ST. MARY'S SPIRE
“The most impressive aspect of the church is the square tower with broached octagonal belfry and stone spire."
The spire is impressive and is a landmark seen for many miles in most directions. It has also been one of the most expensive items in the upkeep of this beautiful Parish Church. Problems began early on due to the porous stone which was used in the construction.
Easter Vestry Meeting 1886
The state of the Church Tower and also the necessity of erecting a Porch to the Church were next gone into and on the motion of Mr. Stevens, seconded by Mr. Knight it was resolved that an effort be made to obtain funds for the thorough repair of the Tower and the erection of a Porch.
1897 Easter Vestry Meeting
The Vicar read a report from Edmund Sedding Esq. the Architect who had been asked to examine the Church Spire. A conversation on the subject followed and the opinion of the Vestry was expressed that the work of pointing the spire externally as advised by Mr Sedding should be undertaken next year.
1898…….owing to various circumstances work on the spire was not undertaken.
February 15th 1922
Resolved that the matter of the Church Spire be left to the Standing committee and they were to report to the next meeting.
May 23rd 1922
The Vicar presented the report of the Architect (Mr Corfield) re St. Mary’s Tower and reported an estimated cost of £400. The Diocese would make a grant of up to £100.
A special effort at Penarwyn raised £241 0s. 8 ½d which was most satisfactory. Resolved on the motion of Mrs Treffry and seconded by Mr Tibbetts that £40 be allocated to repairs at Memorial Room Par and £200 towards repairs of St. Mary’s Tower…………a subscription list be opened to help to raise the other £100. The Vicar to invite subscription. Resolved that one shilling (5p) subscription be arranged for local application.
Sept 12th 1922
Vicar reported receipt in aid of spire fund of £307
Nov. 24th 1922
……Vicar explained position of repairs to St. Mary’s spire calling for thankfulness that work had been so well carried out and for the hearty response to appeals for funds.
The Secretary gave a report of the work………..expressing satisfaction with the work carried out at the same time drawing attention to the heavy cost beyond the first estimate by the architect. The Architect was to be notified that they (PCC) wished to be informed when expenditure reached £250 and again for each £50 advance.
October 12th 1922
Committee informed cost had reached £250.
October 27th 1922
Committee informed cost had reached £330.
November 6th 1922
Committee informed cost had reached £500 and was estimated to reach £640.

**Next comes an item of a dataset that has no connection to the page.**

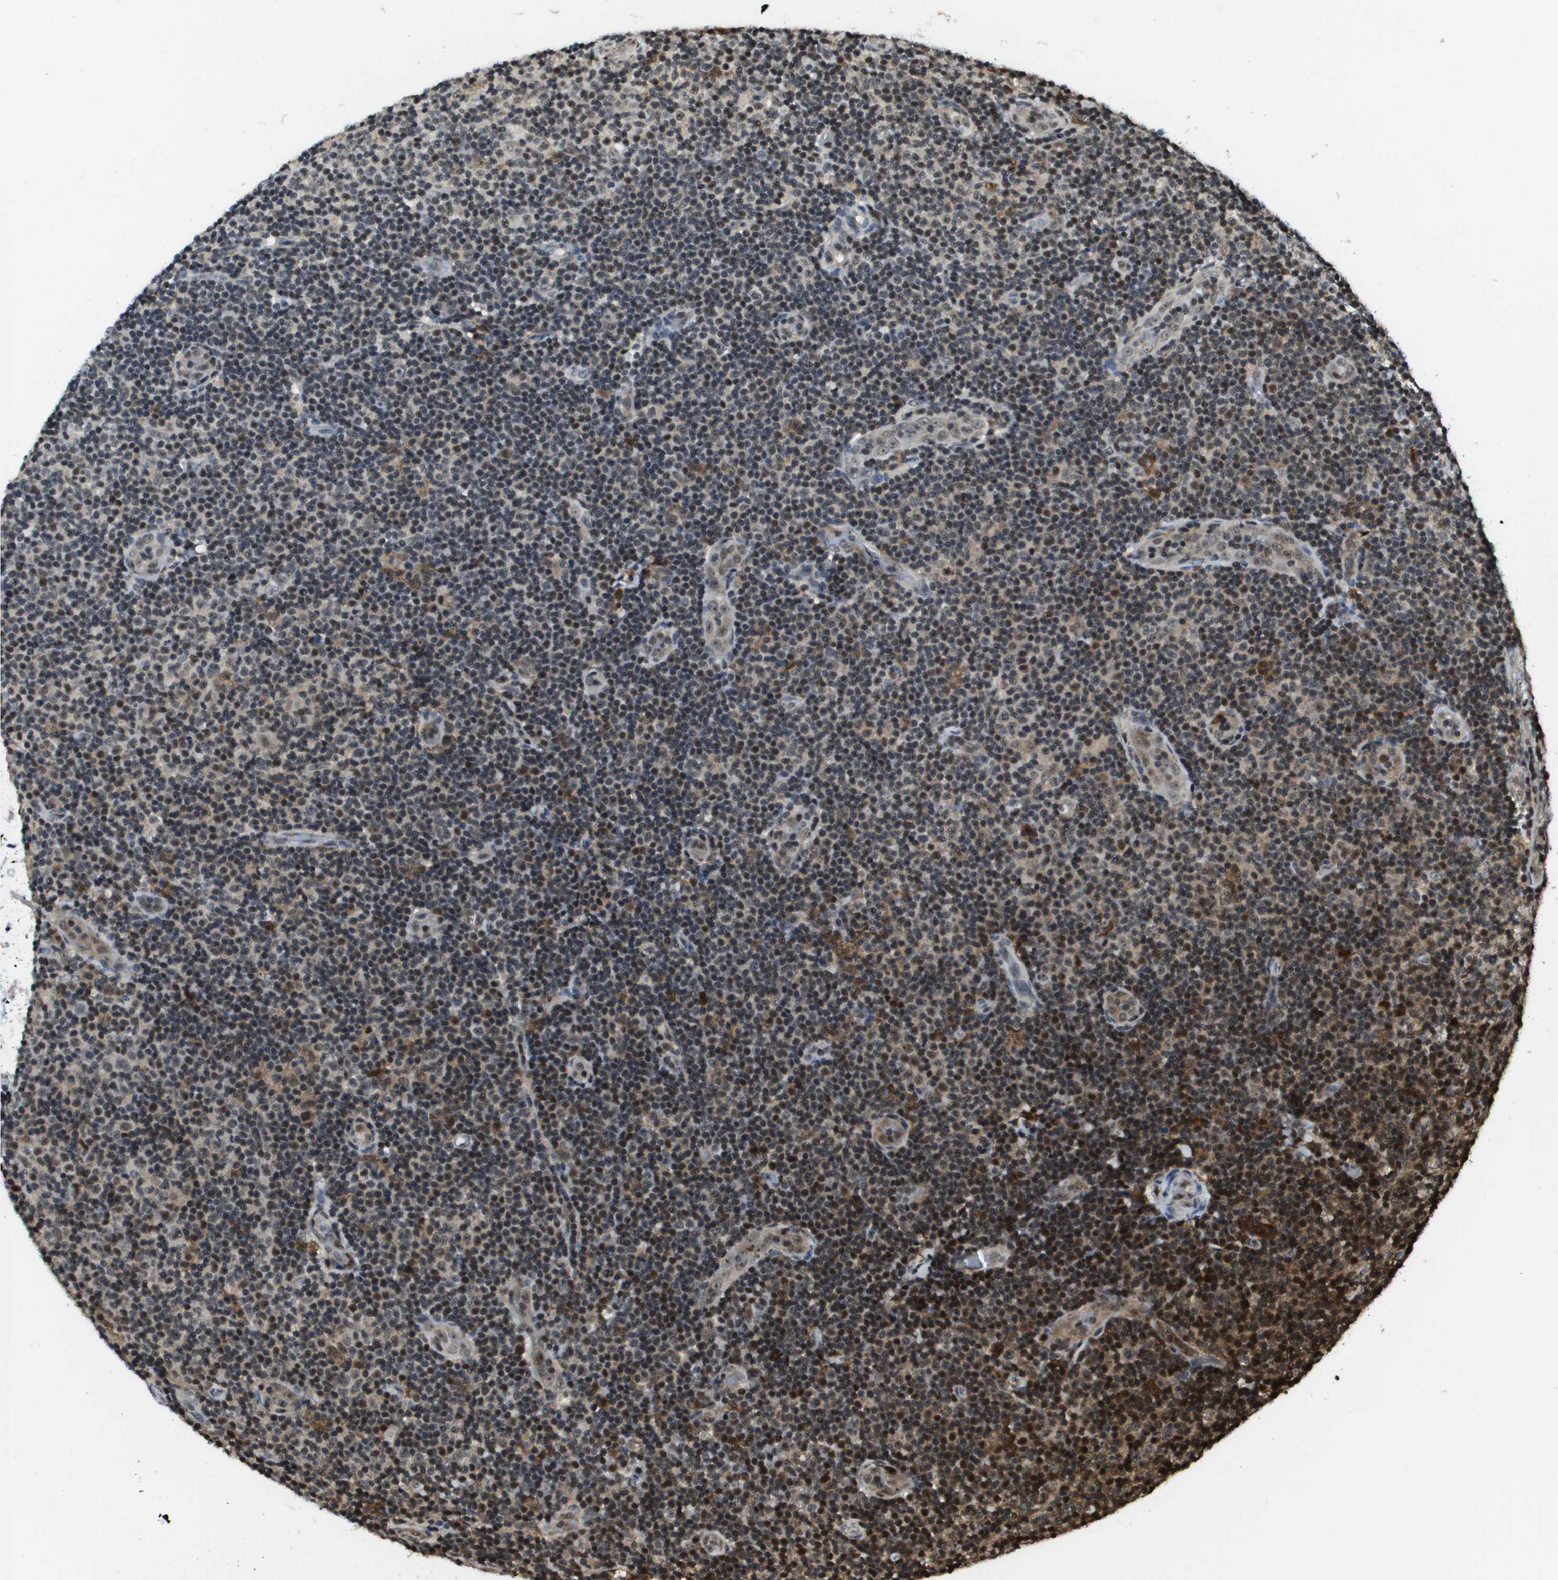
{"staining": {"intensity": "moderate", "quantity": "25%-75%", "location": "nuclear"}, "tissue": "lymphoma", "cell_type": "Tumor cells", "image_type": "cancer", "snomed": [{"axis": "morphology", "description": "Malignant lymphoma, non-Hodgkin's type, Low grade"}, {"axis": "topography", "description": "Lymph node"}], "caption": "The micrograph demonstrates immunohistochemical staining of lymphoma. There is moderate nuclear staining is present in about 25%-75% of tumor cells. The staining is performed using DAB (3,3'-diaminobenzidine) brown chromogen to label protein expression. The nuclei are counter-stained blue using hematoxylin.", "gene": "EP400", "patient": {"sex": "male", "age": 83}}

The Committee requested the architect not to take out any more stonework without the consent of two members of the Committee and as soon as possible to complete the work already in hand.
It was thought that more care should have been taken in the estimating of the cost……….Attention to be called to the unsatisfactory estimate made by the Diocesan Surveyor ……expresses the hope that steps may be taken to prevent similar occurrence in any other parishes.
May 16th 1923
The report on the spire fund showed that a further sum needed to be raised locally to finish of this business.
The spire, with its octagonal lantern, is often praised by people with an eye for architecture. In 1923 the top half was rebuilt at a cost of £800. The present Church Council is building upon a Fabric Fund, for the replacement of the weathered stonework in the tower, and for the felting and re-slating of the roofs of the nave, south side and chancel. The total estimated cost is about £3000.
In 1994 the architect suggested that as we could not stop water coming into the tower why not divert it. New flooring was installed in the bell tower and an umbrella system fitted above the bell floor. The water coming into the spire runs down a huge umbrella into gutters around the inside walling and is then channelled out through a pipe on the west wall. This cured 75 % of the problem. Recently we have had the south facing wall re-pointed and this has helped but not cured the problem completely.
Regrettably, the stone used in the construction of the tower is so porous that the tower has constantly leaked during long periods of rain and water runs down the interior surfaces of the tower. The situation cannot be improved and has been a constant concern since construction in 1849 and has now reached critical proportions. Major renovation work is now needed to ensure the continued stability and safety of the tower. The remedial work will take up to 6 years.
It will be interesting to read the reports of the next 50 years ! Watch this space!!!